→ Excerpted text
[powerpc][5.13.0-next-20210701] Kernel crash while running ltp(chdir01) tests

Zhang Yi yi.zhang at huawei.com
Sat Jul 3 13:37:07 AEST 2021


On 2021/7/3 6:11, Theodore Ts'o wrote:
> On Fri, Jul 02, 2021 at 12:11:54PM -0400, Theodore Ts'o wrote:
>> So it probably makes more sense to keep jbd2_journal_unregister_shrinker()
>> in jbd2_destroy_journal(), since arguably the fact that we are using a
>> shrinker is an internal implementation detail, and the users of jbd2
>> ideally shouldn't need to be expected to know they have unregister
>> jbd2's shirnkers.
>>
>> Similarly, perhaps we should be moving jbd2_journal_register_shirnker()
>> into jbd2_journal_init_common().  We can un-export the register and
>> unshrink register functions, and declare them as static functions internal
>> to fs/jbd2/journal.c.
>>
>> What do you think?
> 
> Like this...
> 
> commit 8f9e16badb8fda3391e03146a47c93e76680efaf
> Author: Theodore Ts'o <tytso at mit.edu>
> Date:   Fri Jul 2 18:05:03 2021 -0400
> 
>     ext4: fix doubled call to jbd2_journal_unregister_shrinker()
>     
>     On Power and ARM platforms this was causing kernel crash when
>     unmounting the file system, due to a percpu_counter getting destroyed
>     twice.
>     
>     Fix this by cleaning how the jbd2 shrinker is initialized and
>     uninitiazed by making it solely the responsibility of
>     fs/jbd2/journal.c.
>     
>     Fixes: 4ba3fcdde7e3 ("jbd2,ext4: add a shrinker to release checkpointed buffers")
>     Reported-by: Sachin Sant <sachinp at linux.vnet.ibm.com>
>     Signed-off-by: Theodore Ts'o <tytso at mit.edu>
> 
> diff --git a/fs/ext4/super.c b/fs/ext4/super.c
> index b8ff0399e171..dfa09a277b56 100644
> --- a/fs/ext4/super.c
> +++ b/fs/ext4/super.c
> @@ -1184,7 +1184,6 @@ static void ext4_put_super(struct super_block *sb)
>  	ext4_unregister_sysfs(sb);
>  
>  	if (sbi->s_journal) {
> -		jbd2_journal_unregister_shrinker(sbi->s_journal);
>  		aborted = is_journal_aborted(sbi->s_journal);
>  		err = jbd2_journal_destroy(sbi->s_journal);
>  		sbi->s_journal = NULL;
> @@ -5176,7 +5175,6 @@ static int ext4_fill_super(struct super_block *sb, void *data, int silent)

Stored data:
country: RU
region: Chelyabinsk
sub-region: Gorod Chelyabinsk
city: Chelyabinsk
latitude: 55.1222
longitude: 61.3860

==

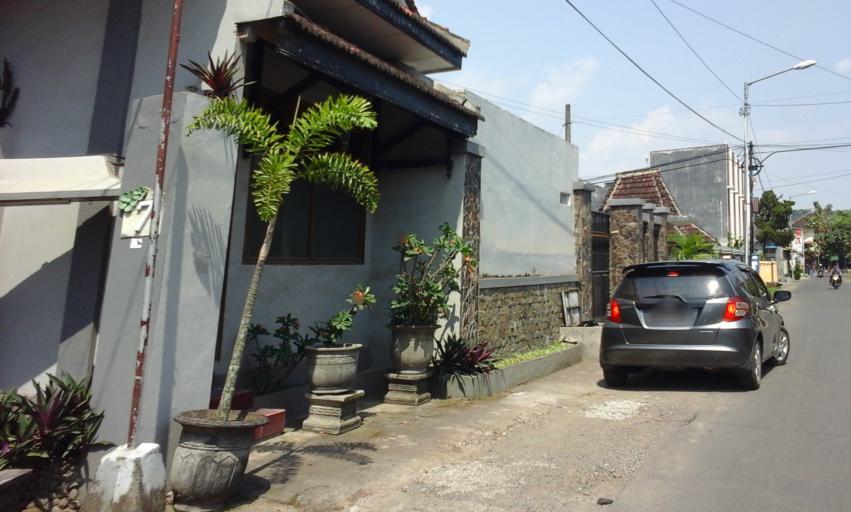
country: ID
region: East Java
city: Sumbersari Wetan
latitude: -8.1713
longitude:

→ Required actions
a: Transcribe the part of the kernel crash thread that opens with the words containing "Zhang Yi yi.zhang" and closes with "be moving jbd2_journal_register_shirnker()", keeping every character unchanged.
b: Go on with the kernel crash thread, picking up right after the last part shown.
You won't need the lines for anything.

→ Expected responses
a:
Zhang Yi yi.zhang at huawei.com
Sat Jul 3 13:37:07 AEST 2021


On 2021/7/3 6:11, Theodore Ts'o wrote:
> On Fri, Jul 02, 2021 at 12:11:54PM -0400, Theodore Ts'o wrote:
>> So it probably makes more sense to keep jbd2_journal_unregister_shrinker()
>> in jbd2_destroy_journal(), since arguably the fact that we are using a
>> shrinker is an internal implementation detail, and the users of jbd2
>> ideally shouldn't need to be expected to know they have unregister
>> jbd2's shirnkers.
>>
>> Similarly, perhaps we should be moving jbd2_journal_register_shirnker()

b:
>  	sbi->s_ea_block_cache = NULL;
>  
>  	if (sbi->s_journal) {
> -		jbd2_journal_unregister_shrinker(sbi->s_journal);
>  		jbd2_journal_destroy(sbi->s_journal);
>  		sbi->s_journal = NULL;
>  	}
> @@ -5502,12 +5500,6 @@ static int ext4_load_journal(struct super_block *sb,
>  		ext4_commit_super(sb);
>  	}
>  
> -	err = jbd2_journal_register_shrinker(journal);
> -	if (err) {
> -		EXT4_SB(sb)->s_journal = NULL;
> -		goto err_out;
> -	}
> -
>  	return 0;
>  
>  err_out:
> diff --git a/fs/jbd2/journal.c b/fs/jbd2/journal.c
> index 152880c298ca..2595703aca51 100644
> --- a/fs/jbd2/journal.c
> +++ b/fs/jbd2/journal.c
> @@ -99,6 +99,8 @@ EXPORT_SYMBOL(jbd2_journal_begin_ordered_truncate);
>  EXPORT_SYMBOL(jbd2_inode_cache);
>  
>  static int jbd2_journal_create_slab(size_t slab_size);
> +static int jbd2_journal_register_shrinker(journal_t *journal);
> +static void jbd2_journal_unregister_shrinker(journal_t *journal);
>  
>  #ifdef CONFIG_JBD2_DEBUG
>  void __jbd2_debug(int level, const char *file, const char *func,
> @@ -2043,7 +2045,8 @@ int jbd2_journal_load(journal_t *journal)
>  		goto recovery_error;
>  
>  	journal->j_flags |= JBD2_LOADED;
> -	return 0;
> +
> +	return jbd2_journal_register_shrinker(journal);
>  

I check the ocfs2 code, if we register shrinker here, __ocfs2_recovery_thread()->
ocfs2_recover_node() seems will register and unregister a lot of unnecessary
shrinkers. It depends on the lifetime of the shrinker and the journal, because of
the jbd2_journal_destroy() destroy everything, it not a simple undo of
jbd2_load_journal(), so it's not easy to add shrinker properly. But it doesn't
seems like a real problem, just curious.

Thanks,
Yi.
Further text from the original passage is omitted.